Medically, I think there is no reason to prolong life when
there is so much suffering. (Female, nurse) | |
| Family caregivers | Briefly: in both groups, around 50% of the family caregivers preferred comfort care versus life-prolonging care. The HHU family caregivers were more decisive than the HCU family caregivers, who were less certain. | |
| We are staying and doing everything for her at home. But
when it becomes too complicated, and we will not know what
to do, then, we will take her to the hospital. I want to
save my mother. I want more time with her!…I’m very scared.
It’s more for me than for her. (Muslim, religious,
daughter) | The fear of losing him is the hardest thing, nothing else is
difficult…and I’ll do everything in my capability to keep
him alive. If God takes him, I have no control over it. But
I am not God. Who am I to decide when it’s time? (Jewish,
religious, daughter) | |
Sub-theme no. 4: artificial nutrition and hydration ≠ patient’s best interest—brief summary and selected quotes from the interviews.

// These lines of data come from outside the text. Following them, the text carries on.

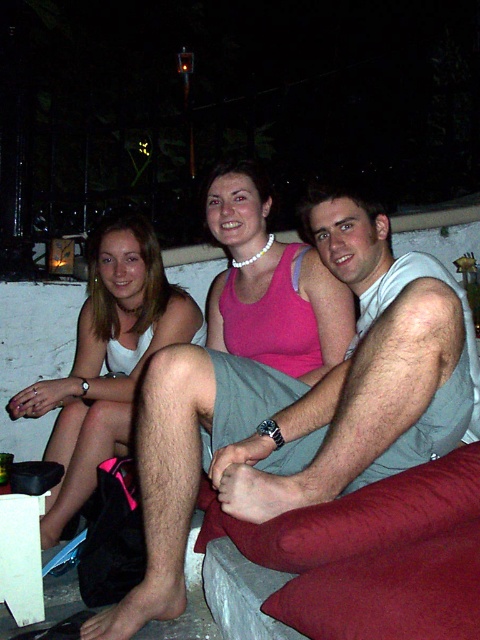
What do you see at coordinates (300, 406) in the screenshot?
I see `gray fabric shorts at center` at bounding box center [300, 406].

Looking at this image, between gray fabric shorts at center and white matte tank top at left, which one appears on the left side from the viewer's perspective?

white matte tank top at left

Does point (263, 420) come behind point (27, 403)?

That is False.

At what (x,y) coordinates should I click in order to perform the action: click on gray fabric shorts at center. Please return your answer as a coordinate pair (x, y). Looking at the image, I should click on (300, 406).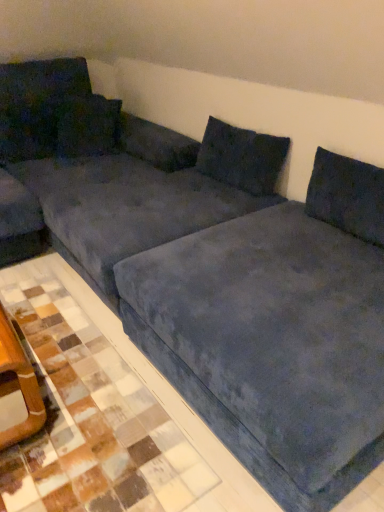
Question: Is velvet dark blue pillow at upper left, arranged as the second pillow when viewed from the right, wider or thinner than velvet dark blue pillow at upper left, which ranks as the third pillow in right-to-left order?

Choices:
 (A) thin
 (B) wide

Answer: (B)

Question: From a real-world perspective, is velvet dark blue pillow at upper left, arranged as the second pillow when viewed from the right, physically located above or below velvet dark blue pillow at upper left, positioned as the 1th pillow in left-to-right order?

Choices:
 (A) above
 (B) below

Answer: (A)

Question: Which object is the closest to the velvet dark blue pillow at upper left, which ranks as the third pillow in right-to-left order?

Choices:
 (A) blue suede tile at lower right
 (B) velvet blue couch at center
 (C) velvet dark blue pillow at upper left, arranged as the second pillow when viewed from the right
 (D) velvet dark blue pillow at upper center, positioned as the 1th pillow in right-to-left order

Answer: (C)

Question: Estimate the real-world distances between objects in this image. Which object is closer to the blue suede tile at lower right?

Choices:
 (A) velvet blue couch at center
 (B) velvet dark blue pillow at upper left, which is the second pillow in left-to-right order
 (C) velvet dark blue pillow at upper left, which ranks as the third pillow in right-to-left order
 (D) velvet dark blue pillow at upper center, the third pillow when ordered from left to right

Answer: (A)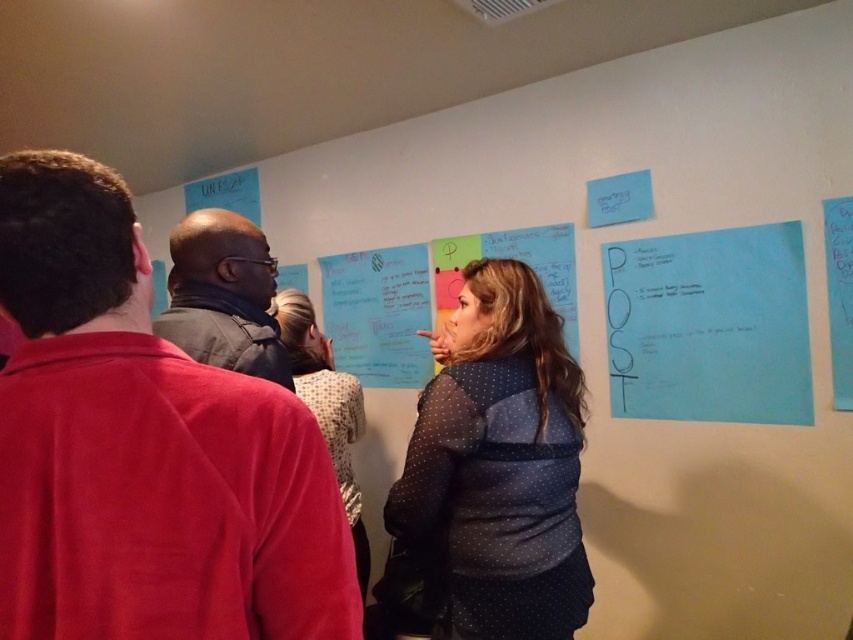
Question: Which point is closer to the camera taking this photo?

Choices:
 (A) (379, 369)
 (B) (184, 396)

Answer: (B)

Question: Does red fabric shirt at left have a larger size compared to blue paper at upper right?

Choices:
 (A) no
 (B) yes

Answer: (A)

Question: Is polka dot fabric jacket at center above white paper at upper center?

Choices:
 (A) no
 (B) yes

Answer: (A)

Question: Which point is farther to the camera?

Choices:
 (A) (241, 209)
 (B) (252, 372)
 (C) (616, 308)

Answer: (A)

Question: Is blue paper at upper right above white paper at upper center?

Choices:
 (A) no
 (B) yes

Answer: (A)

Question: Which point is closer to the camera?

Choices:
 (A) (654, 259)
 (B) (347, 454)
 (C) (508, 456)
 (D) (222, 211)

Answer: (D)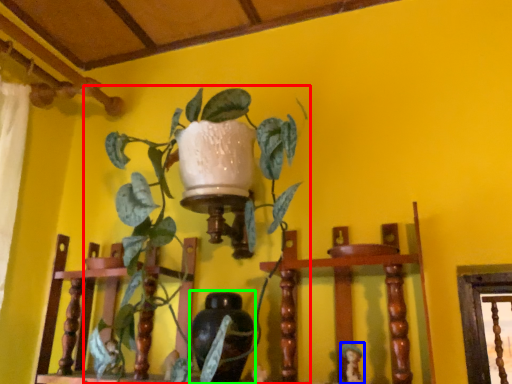
Question: Which is nearer to the houseplant (highlighted by a red box)? toy (highlighted by a blue box) or vase (highlighted by a green box).

Choices:
 (A) toy
 (B) vase

Answer: (B)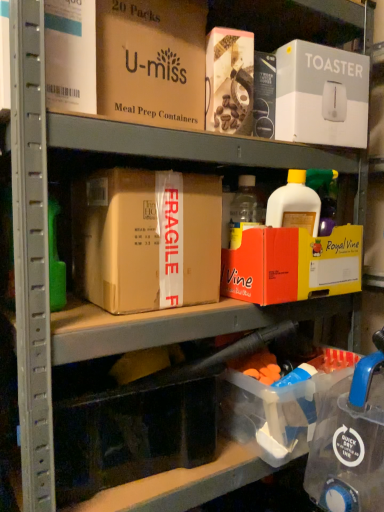
Question: Does point (81, 432) appear closer or farther from the camera than point (334, 375)?

Choices:
 (A) closer
 (B) farther

Answer: (A)

Question: In terms of width, does transparent plastic storage box at lower center, which ranks as the second storage box in right-to-left order, look wider or thinner when compared to clear plastic storage box at lower right, which is counted as the 1th storage box, starting from the right?

Choices:
 (A) wide
 (B) thin

Answer: (B)

Question: Which object is the closest to the white cardboard toaster at upper right, the second box in the top-to-bottom sequence?

Choices:
 (A) brown cardboard box at upper center, which is the first box from top to bottom
 (B) clear plastic storage box at lower right, the second storage box positioned from the left
 (C) transparent plastic storage box at lower center, which ranks as the 1th storage box in left-to-right order
 (D) orange cardboard box at upper center, placed as the first box when sorted from bottom to top
 (E) brown cardboard box at center, the third box positioned from the top

Answer: (A)

Question: Estimate the real-world distances between objects in this image. Which object is farther from the brown cardboard box at center, marked as the second box in a bottom-to-top arrangement?

Choices:
 (A) white cardboard toaster at upper right, the 3th box positioned from the bottom
 (B) transparent plastic storage box at lower center, which ranks as the 1th storage box in left-to-right order
 (C) orange cardboard box at upper center, the fourth box viewed from the top
 (D) clear plastic storage box at lower right, the second storage box positioned from the left
 (E) brown cardboard box at upper center, which is the first box from top to bottom

Answer: (A)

| Home hospice units (HHUs) | Home care units (HCUs) | |
|---|---|---|
| Professional staff members (PSMs) | Briefly: significant differences were found between two groups: no HHU PSMs considered ANH to be in the patient’s best interest. However, around 40% thought it was the family caregivers’ decision. In the HCU, around half of the PSMs considered ANH to be in the patient’s best interest and only 30% thought it was the family caregivers’ decision. | |
| What strengthened us with the “do no feed” attitude was the
American Geriatric Association’s Guidelines that had state
that it is ok to not feed at this stage, and even if the
patient eats only three teaspoons of ice cream a day, that’s
great! Because what matters is the comforting element of
food, the interpersonal touch and not calorie intake. (Male,
physician) | It’s hard for me. I don’t think people should starve. We
live in a developed country. On one hand, I can understand
them (the families). It means prolonging suffering. It’s a
lot of internal ups and downs. Would I do it to my
grandfather? Probably not. But as a professional, as a
nurse, I do recommend artificial feeding. I have a lot of
conflicts. I’m aware of that and it is not easy. (Female,
nurse) | |
| Family caregivers | Briefly: two groups had similarities regarding ANH for their loved one. In both groups of family caregivers’, around one-third considered ANH to be in patient’s best interest and around one-third did not. The rest never considered or discussed this matter. | |
| We sat down with the social worker who was very helpful, and
my brother agreed to let go. We stood there hugging each
other when they took the tube out…It was six months ago…she
is still with us. (Jewish, secular, daughter) | I am not going to connect him to any feeding tube, PEG or
NG. I have consulted about this with some doctors who said
it leads to infections, to a couple of months of life
extending, and eventually they die anyway, without any
quality of life. So, for me, as a complete heretic (agnostic
to the Jewish religion), I do not see any point in living
without any quality of life. He doesn’t understand where he
is, he doesn’t enjoy anything. (Jewish, secular,
daughter) | |
ANH: artificial nutrition and hydration; NGT: nasogastric tube; PEG: percutaneous endoscopic gastrostomy.